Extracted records
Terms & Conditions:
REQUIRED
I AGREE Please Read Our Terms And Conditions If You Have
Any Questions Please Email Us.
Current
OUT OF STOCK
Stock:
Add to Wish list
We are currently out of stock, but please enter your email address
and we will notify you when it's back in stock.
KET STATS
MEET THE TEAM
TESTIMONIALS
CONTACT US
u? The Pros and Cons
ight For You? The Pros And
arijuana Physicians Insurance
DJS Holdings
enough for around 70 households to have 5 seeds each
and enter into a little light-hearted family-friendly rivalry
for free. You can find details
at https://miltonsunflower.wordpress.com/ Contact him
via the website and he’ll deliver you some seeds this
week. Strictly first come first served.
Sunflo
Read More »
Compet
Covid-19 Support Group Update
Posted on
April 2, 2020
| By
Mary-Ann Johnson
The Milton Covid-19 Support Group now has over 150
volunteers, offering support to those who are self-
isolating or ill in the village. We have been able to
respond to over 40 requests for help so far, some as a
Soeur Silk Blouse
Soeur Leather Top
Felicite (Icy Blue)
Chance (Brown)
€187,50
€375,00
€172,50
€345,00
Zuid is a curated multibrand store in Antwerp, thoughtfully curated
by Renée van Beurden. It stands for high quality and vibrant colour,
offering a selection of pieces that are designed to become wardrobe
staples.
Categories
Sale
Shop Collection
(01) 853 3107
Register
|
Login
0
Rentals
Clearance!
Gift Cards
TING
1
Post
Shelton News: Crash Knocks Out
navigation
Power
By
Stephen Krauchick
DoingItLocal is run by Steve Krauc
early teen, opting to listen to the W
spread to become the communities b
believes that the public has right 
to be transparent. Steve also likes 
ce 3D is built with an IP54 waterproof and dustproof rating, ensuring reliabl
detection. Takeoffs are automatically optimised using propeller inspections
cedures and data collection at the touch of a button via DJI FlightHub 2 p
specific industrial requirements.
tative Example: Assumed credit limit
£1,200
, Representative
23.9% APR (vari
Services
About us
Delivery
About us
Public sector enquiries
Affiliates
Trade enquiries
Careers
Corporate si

** What the task requires **
Scan the data above. Return every line with "enter" in it.

** Solution for this exercise **
We are currently out of stock, but please enter your email address
and enter into a little light-hearted family-friendly rivalry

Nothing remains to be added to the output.